THEME OF THE DAY:  WHAT IS LOVE?  A ten-year old boy named Tommy was assigned the topic “What is Love?” for a school composition.  This is what he wrote, “Love is something that makes two people think they are pretty even when nobody else does. It also makes them sit close together on a bench even when there’s plenty of room. It’s something which makes two people very quiet when you are around. And when they think you’re gone they talk about roses and dreams. And that’s all I know about love until I grow up.”

Well, how “grown up” are we in our understanding of love?  How would we write our “school composition on the topic what is love?  In answering those questions, let’s get the wrong answers out of the way; the worldly wrong answers.  Love is not physical lust.  Love is not emotional infatuation which is self-driven and won’t last.  Love is not sentimental feelings that ebb and flow like the ocean tides.  Love is not an “If you” condition.

 

The correct answers obviously come from the One who is love – God (1 John 4:16).  He is love not only defined but modeled.  Jesus told His disciples, to include us, these words – A new commandment I give to you, that you love one another: just as I have loved you, you also are to love one another. By this all people will know that you are my disciples, if you have love for one another (John 13:34-35).  The command to love and Christ modeling of that love are defined in today’s scripture.

 

As one works through 1 Corinthians 13 and love’s definition, there are two things to notice.  First, these are not feelings first.  They are attitudes manifested in actions. Now don’t think I am advocating an “emotionless” love.  Not at all, but first and foremost Biblical love starts with attitudes of the mind and heart which is always affirmed by actions.  Just look through the list and see this inseparable relationship. Take the first two for instance – patience and kindness. They start in the mind and heart followed by outward expressions or actions. So, when we say, “I love someone” don’t start with feelings.  Evaluate if our words of love are followed with deeds of love.
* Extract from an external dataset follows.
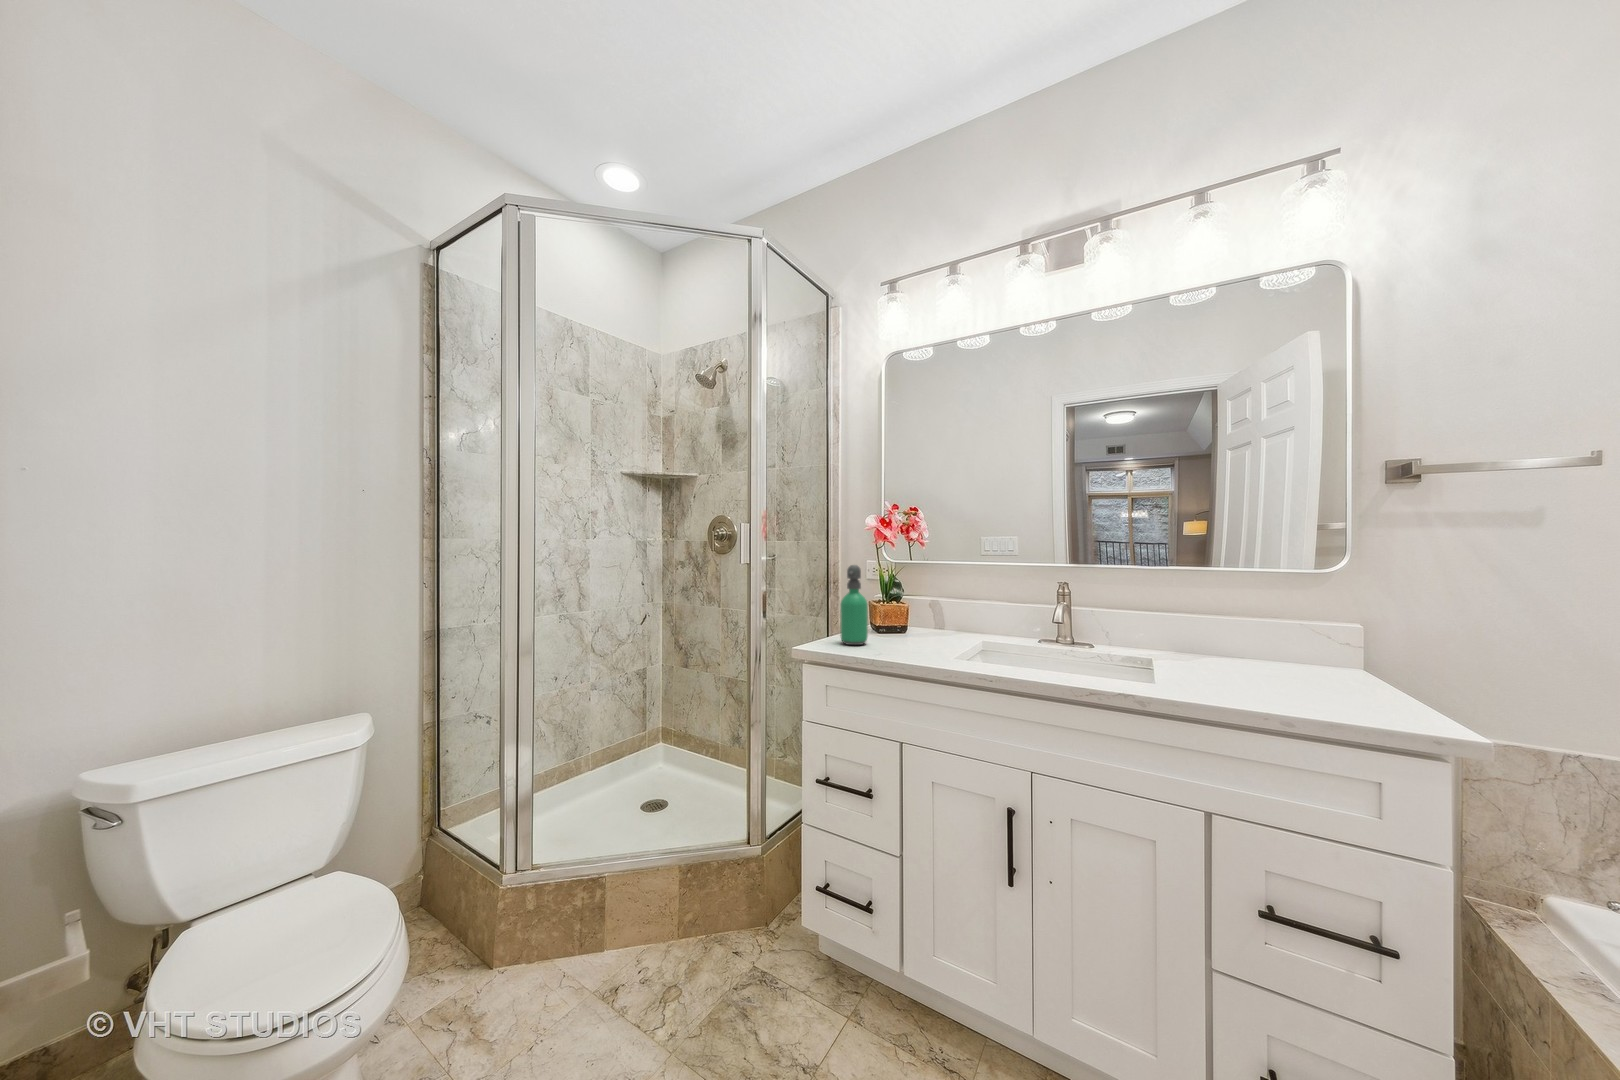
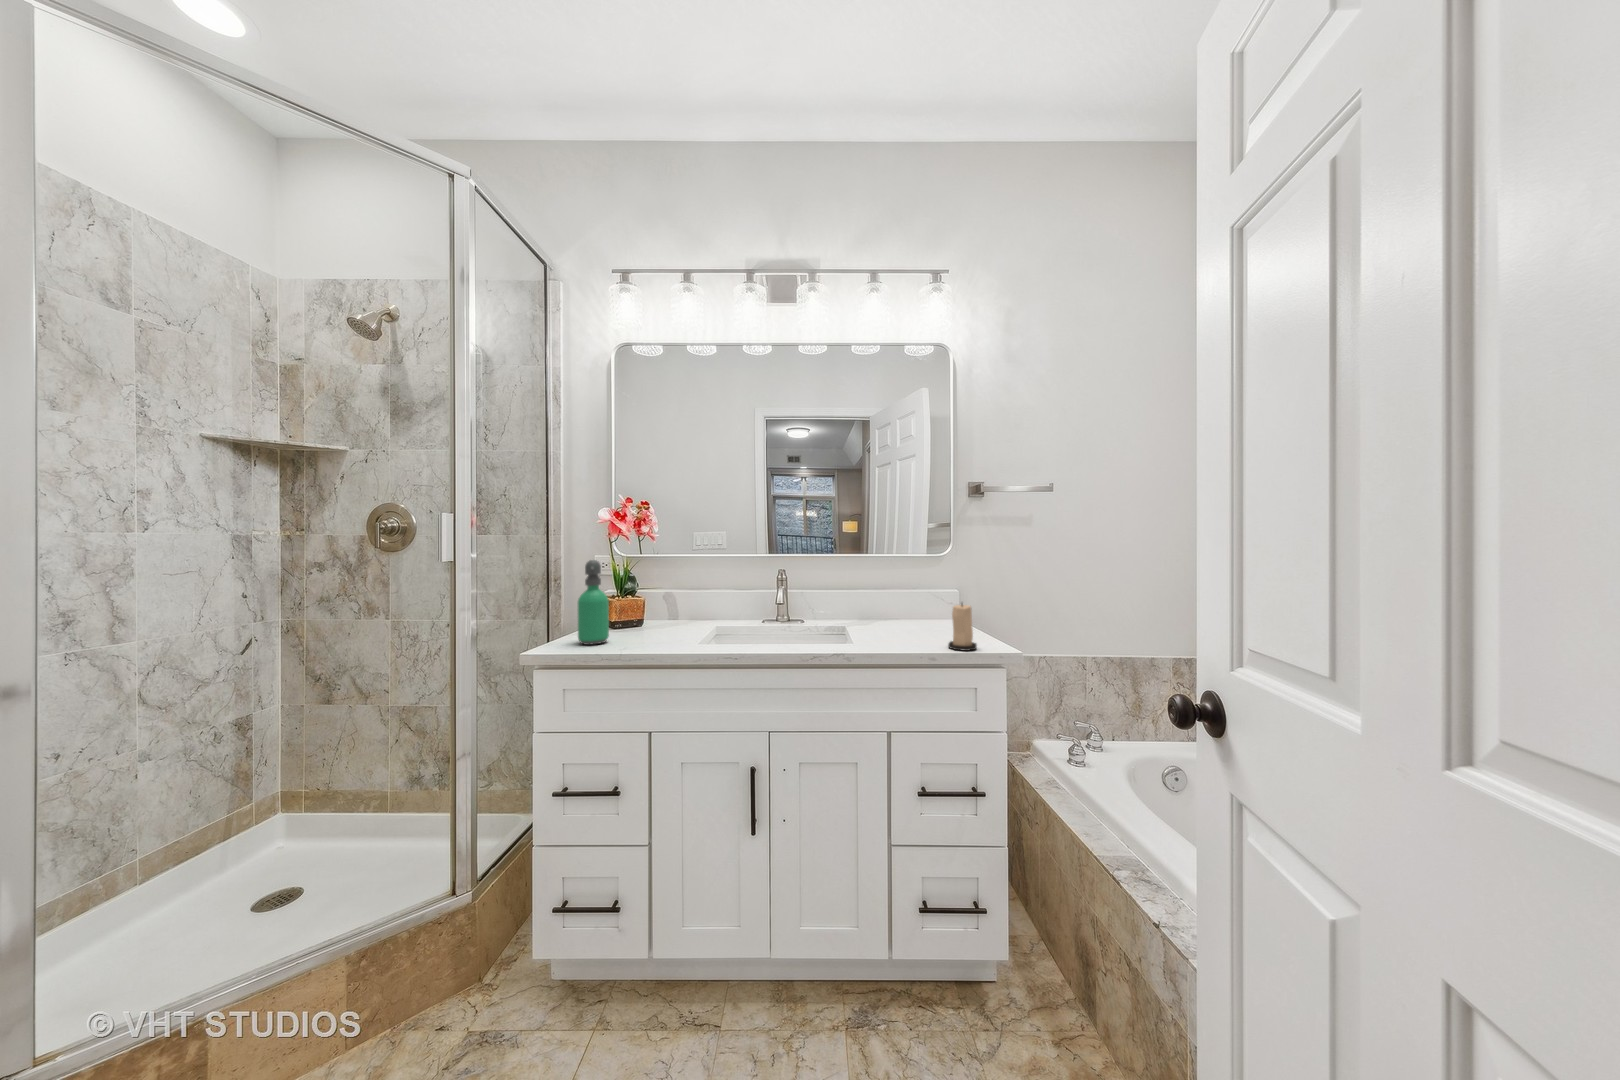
candle: none [1296,639,1352,714] -> present [948,604,977,651]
Another thing about Biblical love, as defined by 1 Corinthians 13 and modeled by Jesus, is the direction it goes.  True love is never about ourselves or what we may gain from loving others.  True love gives and gives and keeps on giving with never a thought of personal gain or “What is in it for me?” as it is lived out.

 

So, time to turn in our compositions on “What is love?”  Will it indicate we have “grown up” to grasp what the Lord says is love?  But more importantly, will it indicate we are living this type of love as the Lord modeled and models to us?  After all, that is the chief indicator we are His people.

 

PRAYER: “Father, teach me to know and then practice love as defined by you not my understanding or the world.”

 

QUOTE: “Christ’s love is what truly defines love and we, as His people, are to demonstrate it to all people, all the time.”